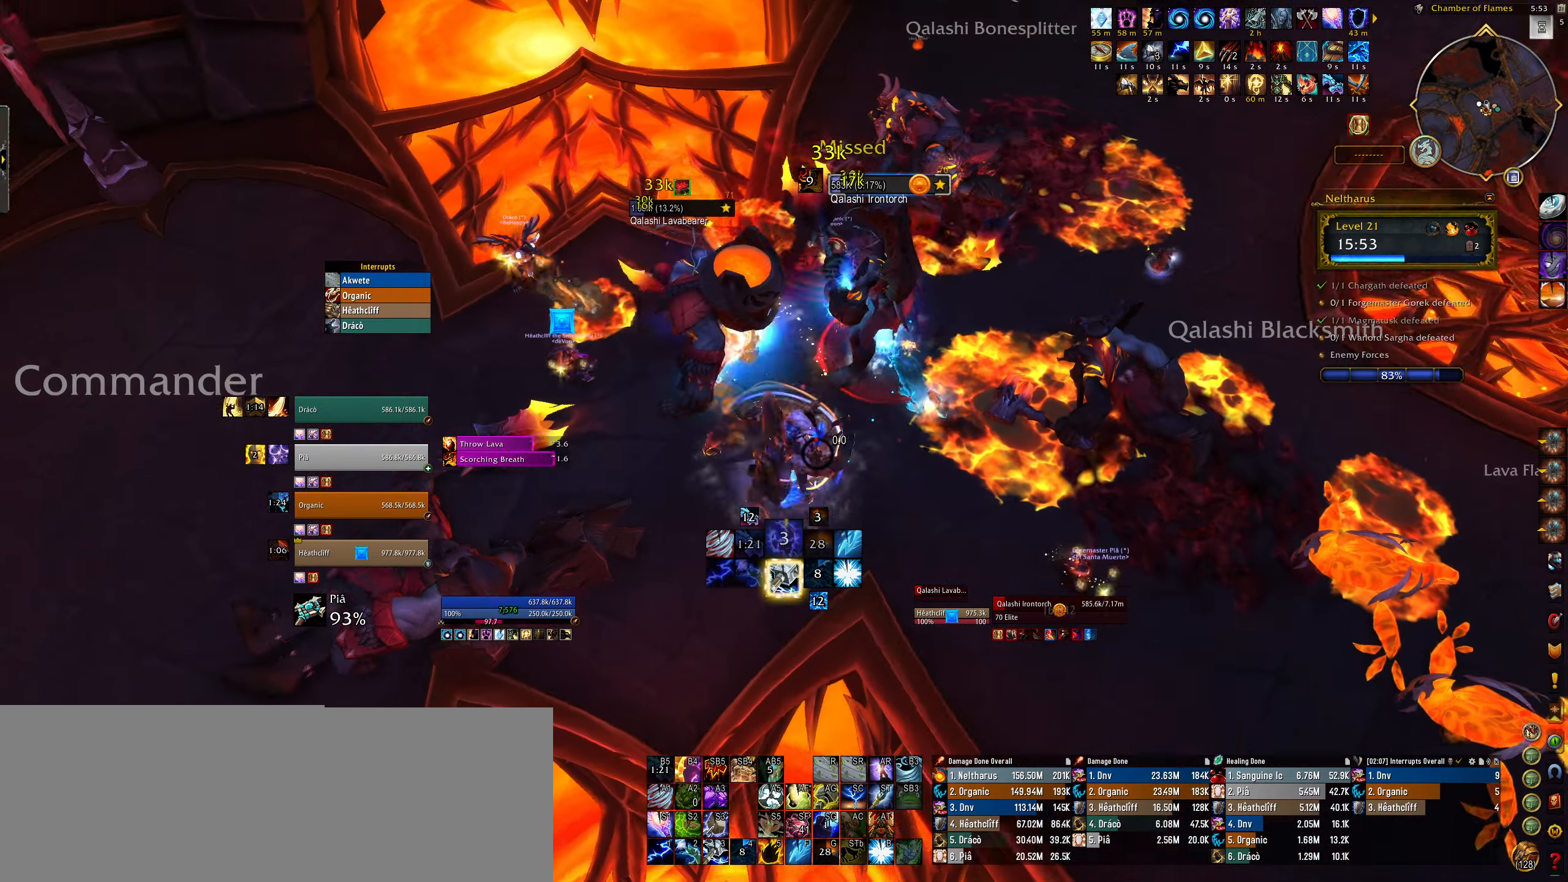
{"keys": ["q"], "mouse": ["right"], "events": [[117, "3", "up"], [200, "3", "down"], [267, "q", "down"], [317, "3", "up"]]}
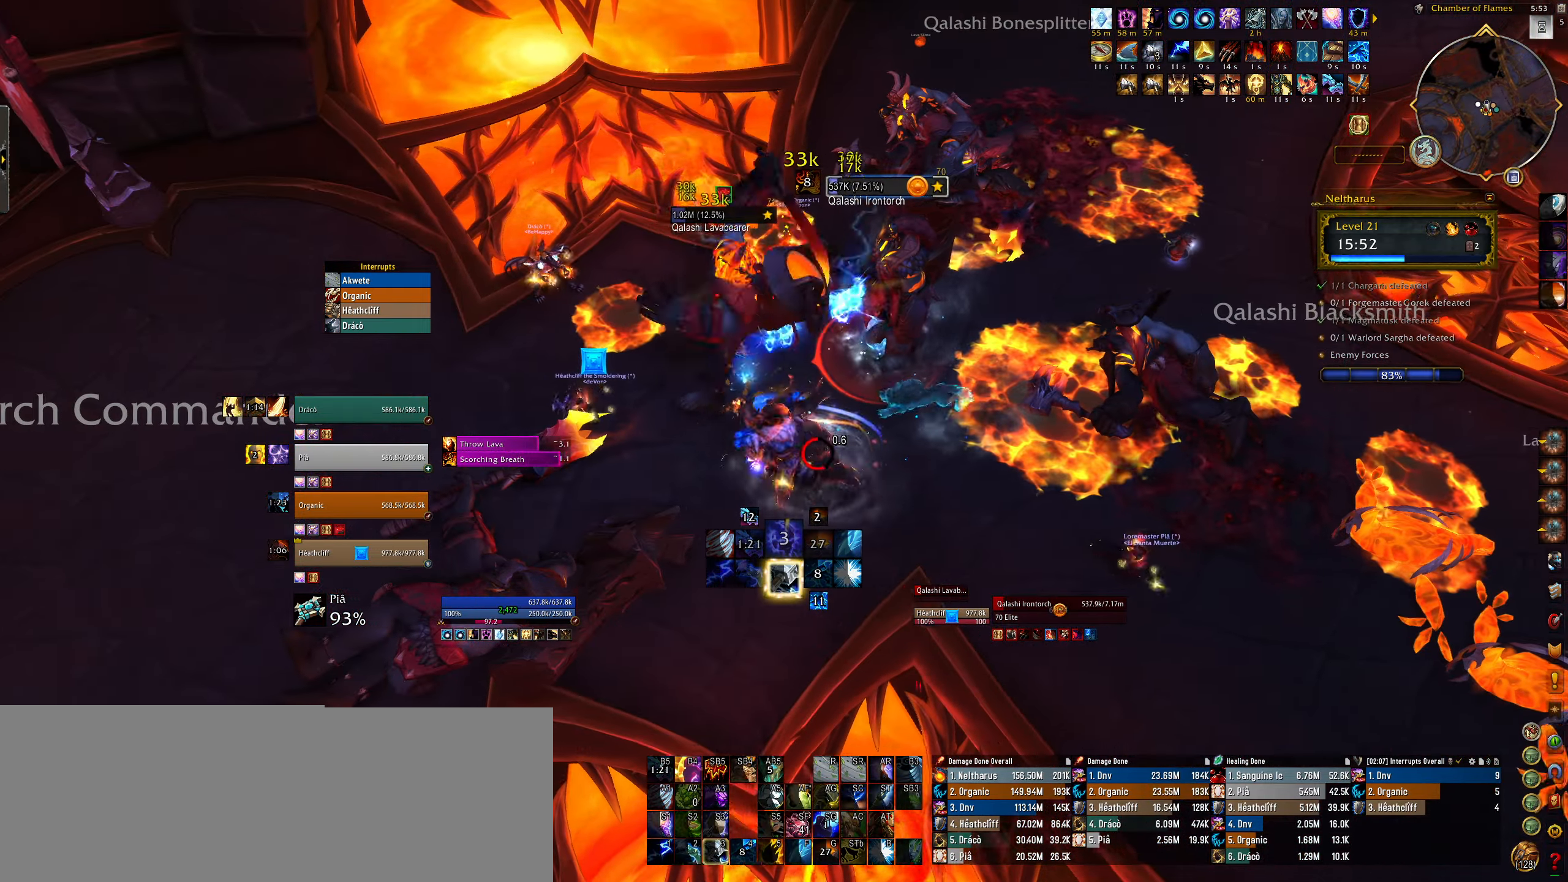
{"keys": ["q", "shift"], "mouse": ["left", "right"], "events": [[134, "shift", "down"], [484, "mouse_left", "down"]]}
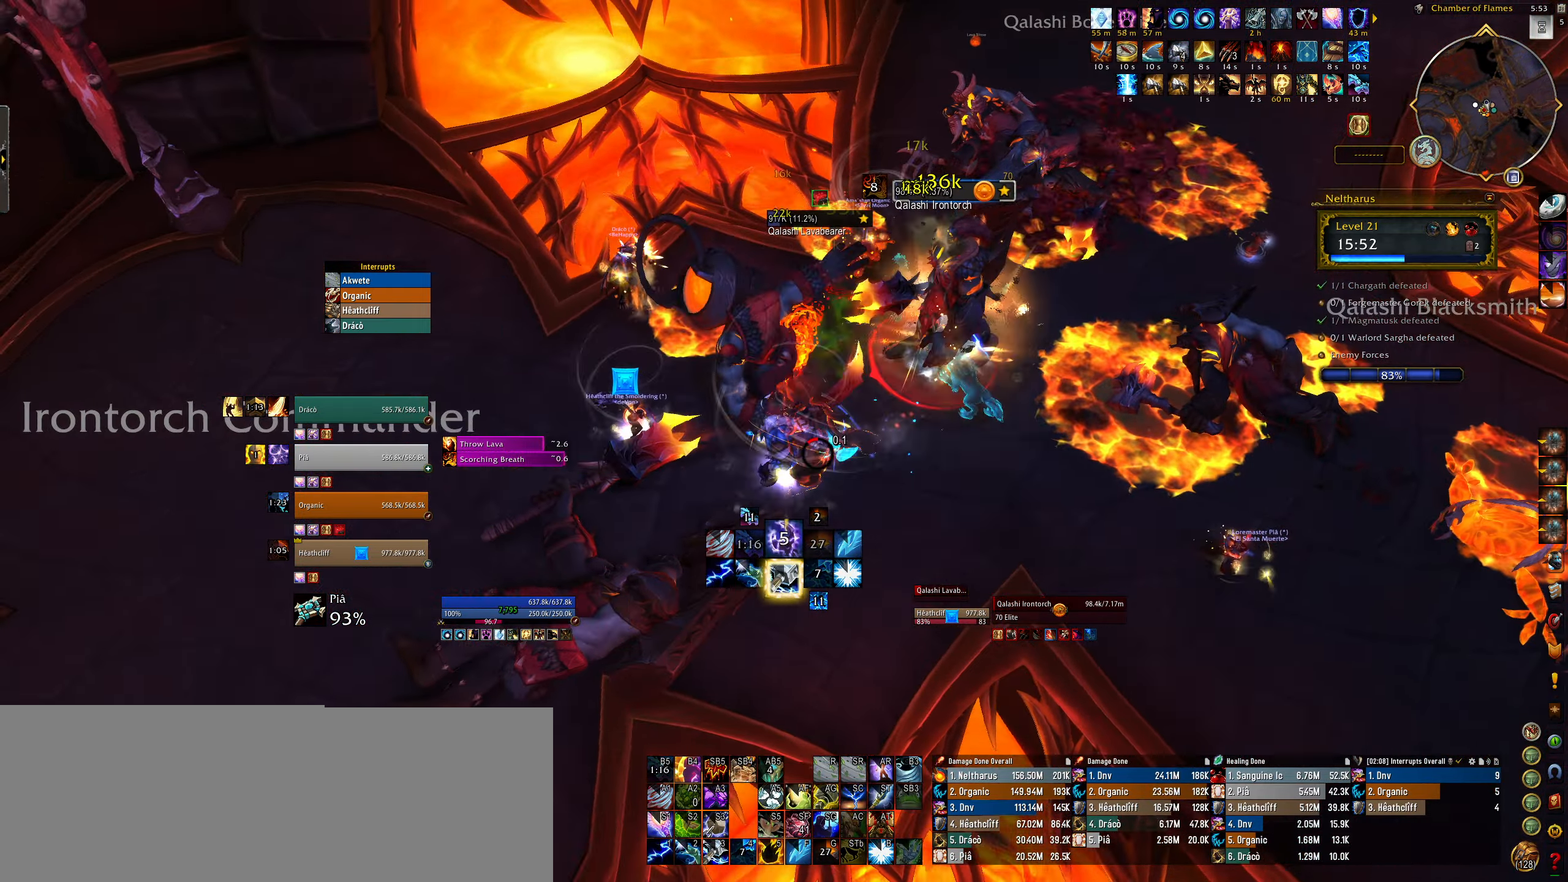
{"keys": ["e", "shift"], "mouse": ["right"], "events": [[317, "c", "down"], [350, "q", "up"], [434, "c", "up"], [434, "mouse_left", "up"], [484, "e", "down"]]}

———

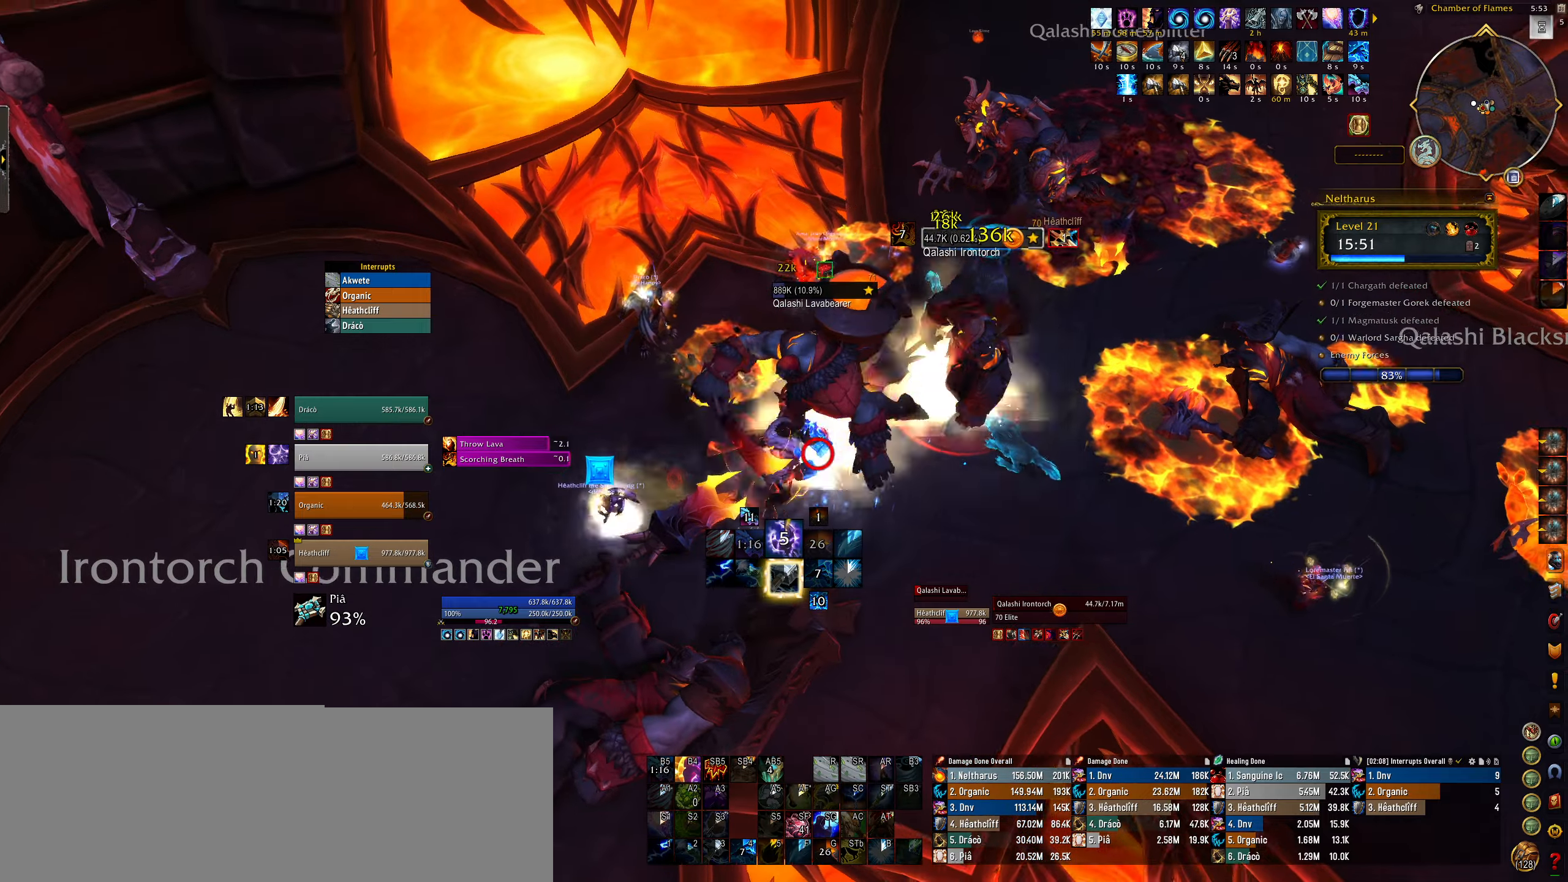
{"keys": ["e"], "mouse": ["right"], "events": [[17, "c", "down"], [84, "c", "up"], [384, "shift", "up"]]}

———

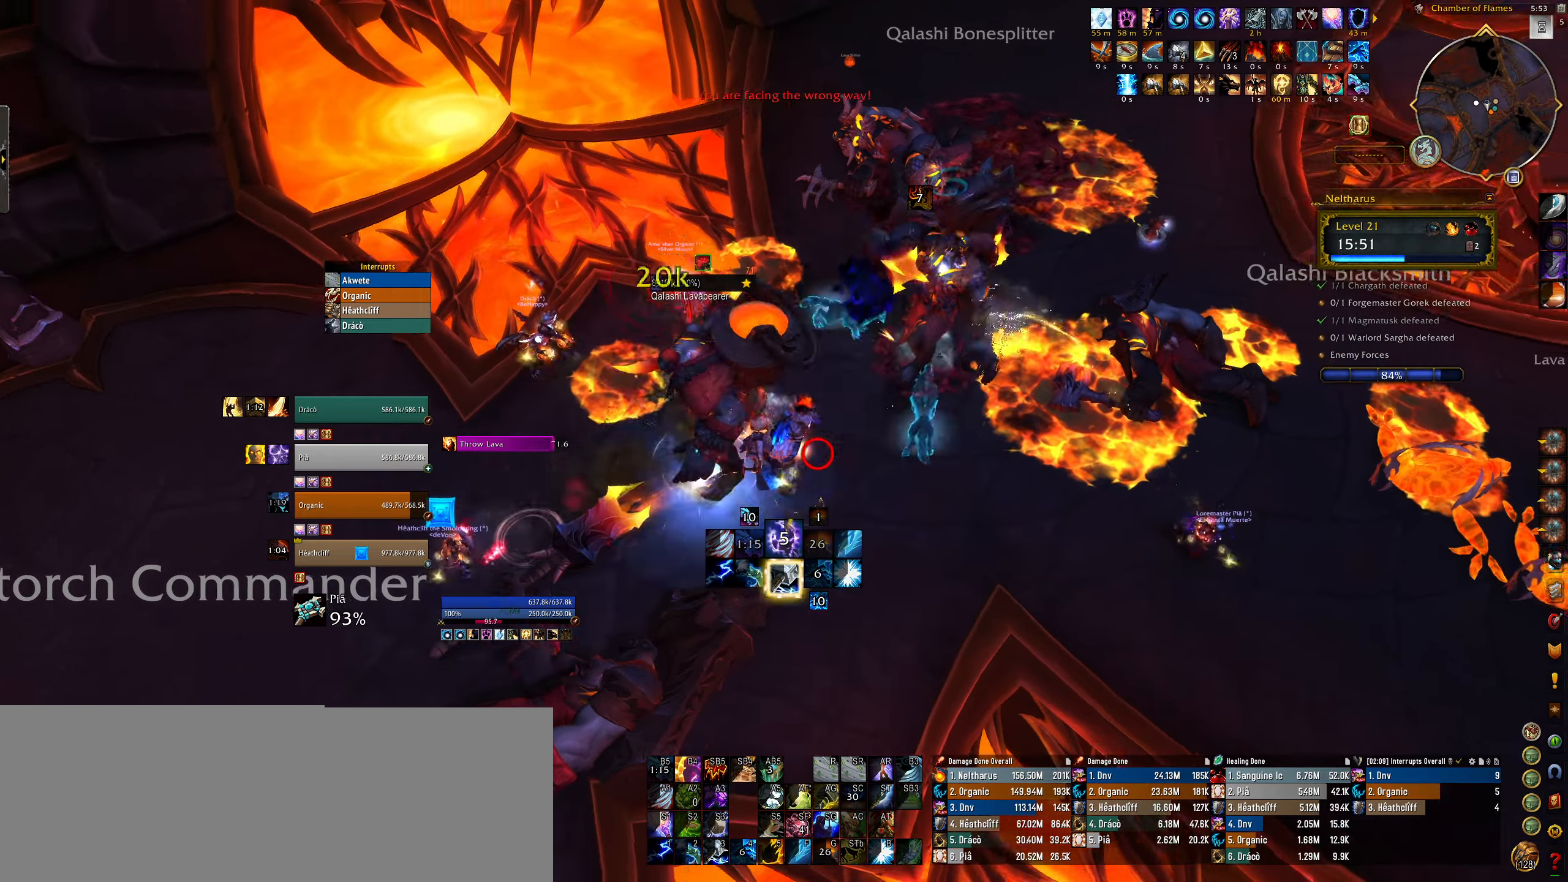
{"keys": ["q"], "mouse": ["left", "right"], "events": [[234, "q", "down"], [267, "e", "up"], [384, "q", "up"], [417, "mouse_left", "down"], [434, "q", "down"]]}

———

:: ASSIGNMENT ::
Search the records above for the word "shift", then say how many lines contain it. Give the number alone.

:: WRITTEN SOLUTION ::
3